Clarissa Hughes

Hope and Courage Conquers Mountains

A miracle is happening in the settlement of Groenfontein, in the southern Cape of South Africa.  Set against the backdrop of the forbidding Swartberg range, the courage of this small community is literally, and figuratively, climbing mountains.

Eleven years ago the Calitz family arrived with the intention of raising their young family in rural freshness. They soon realised that the reality of life for the people of the valley was completely out of synch with this dream. “Maid, Spade or Fade,” is how Erika Calitz describes the opportunities available for locals. Combined with the emotional legacy of apartheid, these limitations rendered feelings of futility and inadequacy among the inhabitants. As a result dysfunctional behaviour flourished.

It all began with a boy named Alfonso.

Alfonso was a loiterer. He hung around the farm watching the family’s every move. As time went by the Calitzes became accustomed to his habitutal presence, until one day the police arrived looking for him. The result: Alfonso was placed with the Calitz family as an alternative to going to juvenile prison.

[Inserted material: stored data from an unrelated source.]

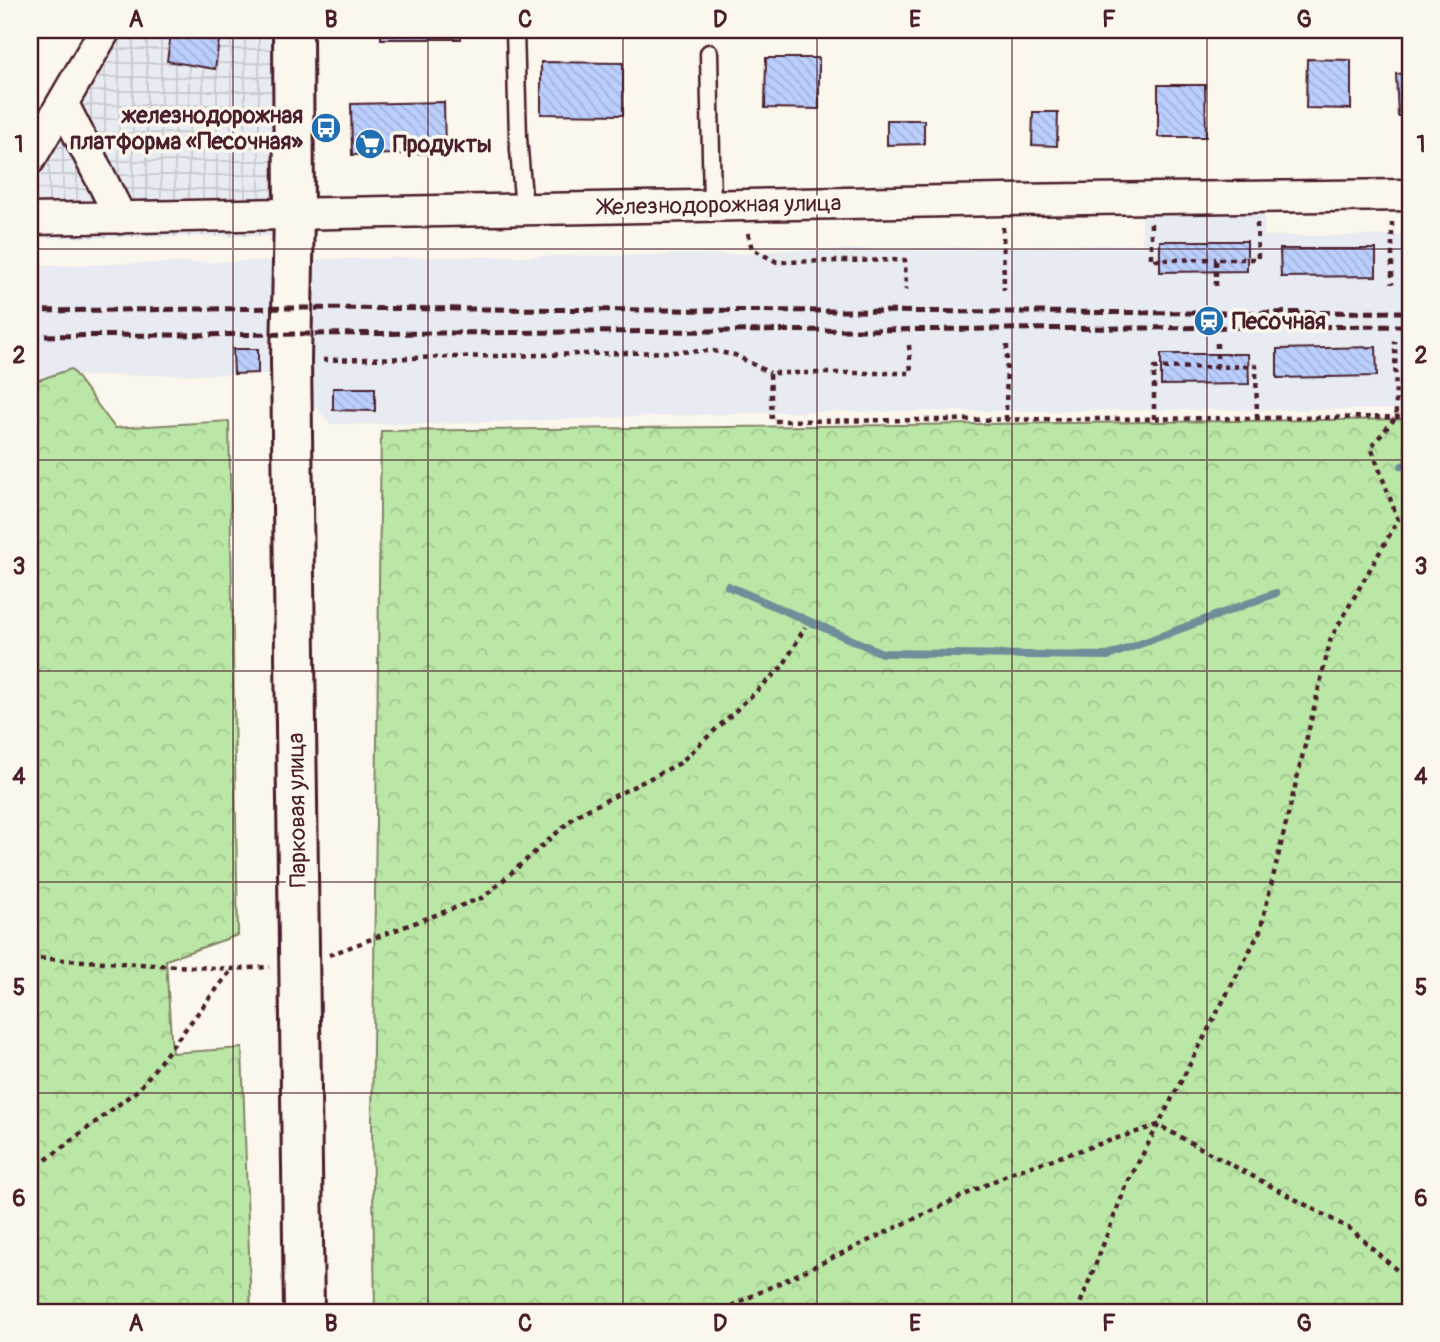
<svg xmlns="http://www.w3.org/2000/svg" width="1440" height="1342" viewBox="0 0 1440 1342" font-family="Pangolin,sans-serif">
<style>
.built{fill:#e8ebf1}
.industrial{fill:url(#industrial-grid)}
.forest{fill:url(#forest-crowns);stroke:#828368;stroke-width:2}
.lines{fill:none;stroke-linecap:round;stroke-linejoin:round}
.stream{stroke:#6f8e99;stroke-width:8}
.building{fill:url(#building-back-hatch);stroke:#4a1f2b;stroke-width:2}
.lane-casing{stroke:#4a1f2b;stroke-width:21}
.street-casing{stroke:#4a1f2b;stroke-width:35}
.secondary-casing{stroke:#4a1f2b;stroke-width:44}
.path{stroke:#4a1f2b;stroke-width:4.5;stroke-dasharray:5 5;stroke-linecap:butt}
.lane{stroke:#fbf7ec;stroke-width:16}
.street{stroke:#fbf7ec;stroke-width:30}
.secondary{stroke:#fbf7ec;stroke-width:38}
.rail{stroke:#4a1f2b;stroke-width:5;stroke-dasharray:10 5;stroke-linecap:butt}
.grid{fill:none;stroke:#4a1f2b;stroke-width:2;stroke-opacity:0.55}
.labels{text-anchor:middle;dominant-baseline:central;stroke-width:7;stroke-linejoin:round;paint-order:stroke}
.poi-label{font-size:23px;font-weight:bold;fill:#4a1f2b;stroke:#fbf7ec;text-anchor:start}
.street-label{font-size:23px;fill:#4a1f2b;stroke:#fbf7ec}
.neatline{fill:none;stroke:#4a1f2b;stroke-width:2.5}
.grid-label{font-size:23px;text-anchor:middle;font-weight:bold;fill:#4a1f2b}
</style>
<defs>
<pattern id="industrial-grid" width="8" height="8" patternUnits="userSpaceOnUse" patternTransform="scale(1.75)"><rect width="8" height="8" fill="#e8ebf1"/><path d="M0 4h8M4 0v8" fill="none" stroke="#c8c9cf"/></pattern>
<pattern id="forest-crowns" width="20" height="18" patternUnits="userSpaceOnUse" patternTransform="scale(1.75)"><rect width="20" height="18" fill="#bae7a6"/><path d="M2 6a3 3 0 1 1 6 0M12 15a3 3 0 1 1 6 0" fill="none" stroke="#a1c68f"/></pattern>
<pattern id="building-back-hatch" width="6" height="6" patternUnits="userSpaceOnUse" patternTransform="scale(1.75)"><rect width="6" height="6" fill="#bbcffe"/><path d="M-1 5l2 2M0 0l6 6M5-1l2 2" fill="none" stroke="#a2b1da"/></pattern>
</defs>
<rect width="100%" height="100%" fill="#fbf7ec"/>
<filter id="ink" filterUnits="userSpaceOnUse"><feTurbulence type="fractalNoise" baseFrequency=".0143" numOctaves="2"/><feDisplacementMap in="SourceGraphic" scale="14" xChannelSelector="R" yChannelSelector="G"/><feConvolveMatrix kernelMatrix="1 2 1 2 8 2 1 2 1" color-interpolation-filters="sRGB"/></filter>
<g filter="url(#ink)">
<path class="built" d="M1264,213V236L1410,235V409L778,412L431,424H330L288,374L30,376V266L437,257L740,254L771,251L1142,244V214Z"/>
<path class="industrial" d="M123,30H273L274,236L30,238V172Z"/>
<path class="forest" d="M71,369L115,428L229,421L238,935L166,960L172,1053L242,1048L251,1312H30V383Z
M1410,419V1312H375L372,1127L381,431Z"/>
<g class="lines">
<path class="stream" d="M1402,466L1410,463
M728,586L882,653L1108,656L1276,593"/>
</g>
<path class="building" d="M381,30H461V39H381Z
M171,33L219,40L215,69L167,61Z
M766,58H819V109L765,108Z
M1307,59L1351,60V109L1306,108Z
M541,62L623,63V115L541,114Z
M1410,73V116H1398L1396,74Z
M1158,85H1205L1206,137H1158Z
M444,102L445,153L352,155L351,104Z
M1033,112H1058L1057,146L1032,145Z
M887,120H924V144L887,145Z
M1160,241H1247V271L1160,272Z
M1280,249H1376V276L1281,277Z
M1376,347L1377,376L1277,378V349Z
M233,349H258V373L234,374Z
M1161,354H1248L1249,384L1161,385Z
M333,388H375V411L333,410Z"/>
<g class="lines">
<g class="lane-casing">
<path id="lane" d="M515,30L518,138L524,209
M709,53L712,206"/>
</g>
<g class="street-casing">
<path id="street" d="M63,104L121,218
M30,159L105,30
M30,219L1003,200L1410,195"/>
</g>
<g class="secondary-casing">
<path id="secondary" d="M293,30L294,214L291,360L304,1312"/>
</g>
<path class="path" d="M1392,222V284
M1151,223V260L1216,259
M1003,227L1004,290
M748,233L752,249L777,262L905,260L906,290
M1216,286V259H1258L1257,223
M1217,343V367L1256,366L1257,418
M909,345L911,373H770L772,421L1410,417
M323,360L713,351L735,355L770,373
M1154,419V368L1217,367
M1006,420L1007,344
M329,955L484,897L577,815L680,763L783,666L805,627
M30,958L232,969L270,967
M30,1172L139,1089L232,969
M723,1312L733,1305L1013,1172L1158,1125L1352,1230L1410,1282
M1077,1312L1126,1186L1260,931L1331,638L1398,520L1371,447L1396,417L1395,341"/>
<use href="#lane" class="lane"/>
<use href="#street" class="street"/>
<use href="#secondary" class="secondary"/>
<path class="rail" d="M30,311L292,308L1206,313L1410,312
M30,336L1410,326"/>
</g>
</g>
<path class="grid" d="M233,30V1312M428,30V1312M623,30V1312M817,30V1312M1012,30V1312M1207,30V1312M30,249H1410M30,460H1410M30,671H1410M30,882H1410M30,1093H1410"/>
<defs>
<g id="bus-disc" transform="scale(1.575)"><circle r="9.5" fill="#1f6fb2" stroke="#fbf7ec"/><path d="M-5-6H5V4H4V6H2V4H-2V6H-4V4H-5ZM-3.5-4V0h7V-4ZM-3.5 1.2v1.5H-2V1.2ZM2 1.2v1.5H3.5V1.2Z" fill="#fff"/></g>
<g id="supermarket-disc" transform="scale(1.575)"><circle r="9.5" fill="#1f6fb2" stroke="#fbf7ec"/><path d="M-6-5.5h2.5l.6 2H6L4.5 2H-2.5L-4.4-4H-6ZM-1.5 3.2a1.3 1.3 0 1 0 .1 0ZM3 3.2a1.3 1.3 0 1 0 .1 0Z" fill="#fff"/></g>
<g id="station-disc" transform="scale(1.575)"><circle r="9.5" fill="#1f6fb2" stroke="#fbf7ec"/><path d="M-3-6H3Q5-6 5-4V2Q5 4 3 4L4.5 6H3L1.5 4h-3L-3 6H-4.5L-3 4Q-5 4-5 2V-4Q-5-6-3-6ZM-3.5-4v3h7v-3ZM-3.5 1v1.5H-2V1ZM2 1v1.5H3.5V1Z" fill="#fff"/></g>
</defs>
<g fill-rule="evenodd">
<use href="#bus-disc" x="326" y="128"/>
<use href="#supermarket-disc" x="370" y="144"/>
<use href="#station-disc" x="1209" y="321"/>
</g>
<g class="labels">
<g class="poi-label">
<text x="303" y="115" text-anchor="end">железнодорожная<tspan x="303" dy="26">платформа «Песочная»</tspan></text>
<text x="393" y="144">Продукты</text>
<text x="1232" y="321">Песочная</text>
</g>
<g class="street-label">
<text transform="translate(720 205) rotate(-1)">Железнодорожная улица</text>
<text transform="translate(297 810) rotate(-91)">Парковая улица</text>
</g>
</g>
<rect width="1440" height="1342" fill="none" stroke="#fbf7ec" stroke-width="77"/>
<rect x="38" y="38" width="1364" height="1266" class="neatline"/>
<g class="grid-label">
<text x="136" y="27">A</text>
<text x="331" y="27">B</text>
<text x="525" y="27">C</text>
<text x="720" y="27">D</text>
<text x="915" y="27">E</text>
<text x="1109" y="27">F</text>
<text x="1304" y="27">G</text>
<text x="19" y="152">1</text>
<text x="1421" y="152">1</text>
<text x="19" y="363">2</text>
<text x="1421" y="363">2</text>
<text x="19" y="574">3</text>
<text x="1421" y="574">3</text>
<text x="19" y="784">4</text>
<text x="1421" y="784">4</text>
<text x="19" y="995">5</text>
<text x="1421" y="995">5</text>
<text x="19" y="1206">6</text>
<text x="1421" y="1206">6</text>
<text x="136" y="1331">A</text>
<text x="331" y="1331">B</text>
<text x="525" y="1331">C</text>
<text x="720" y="1331">D</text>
<text x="915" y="1331">E</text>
<text x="1109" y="1331">F</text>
<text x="1304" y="1331">G</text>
</g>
</svg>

During the three years he lived with them, he went back to school, became a prefect and was much loved by fellow students and teachers. Since then Alfonso has flourished into a fine young man.

Alfonso set the stage. Over the years other youngsters have lived with the Calitz family, either voluntarily or placed with them through social welfare or the correctional services.

Understanding the desperate need for emotional anchorage, the Calitzes started holding casual meetings on Wednesday nights for the youth of the valley. They sat on the floor of their living room, shared stories, listened to music and sometimes watched inspiring movies – Forrest Gump was a favourite. Soon many parents started joining, and eventually, singing and praying also became part of the evening’s format.

But the Wednesday meetings weren’t enough. To give these kids a real chance hope was needed. Thus the idea of a guided hiking trail over the massive and daunting Swartberg was born. At an average of over 2,000m high the range is a fitting symbol for the emotional mountains these youngsters take on.

Amidst much scepticism and downright obstructionism – “we survived death threats, stones lobbed at our cars, offensive and abusive language” – the Donkey Trail started in 2008. It’s a two day hike into a remote valley called Gamkaskloof.   All the male staff are local. From camp hands to donkey trainers, lead guides to donkey operators they’ve all attended, at one time or another, the Wednesday meetings at the Calitz home.

The obvious attractions of the trail (a world biodiversity hotspot, spectacular scenery and quirky history) ensure a steady stream of travellers, yet it is the palliative effect on damaged psyches that charms those who delve deeper. To hear a stutter of uncertainty turn into a clear, confident reply in just two days is heartwarming. “It’s rehab for my body, mind and soul,” explains Franklin Dido, a guide.

Moreover, this is a world class tourism experience. Attention to detail merges with thorough training and excellent equipment to ensure a high level of safety and enjoyment. It’s an example of empowerment tourism that really works.

There have been many challenges of course, but the lads are now looking beyond tomorrow, into a deeper brighter future. Interests in studying nature conservation, ornithology and rock art have been expressed, as has the wish to learn more about business management and tent and tack making.

As Erika Calitz says, “We cannot take our guides to the world, but we are bringing the world to them.” Each trail, each interaction, no matter how compassionate or difficult the guest might be, is a valuable lesson in the personal journeys of these young men.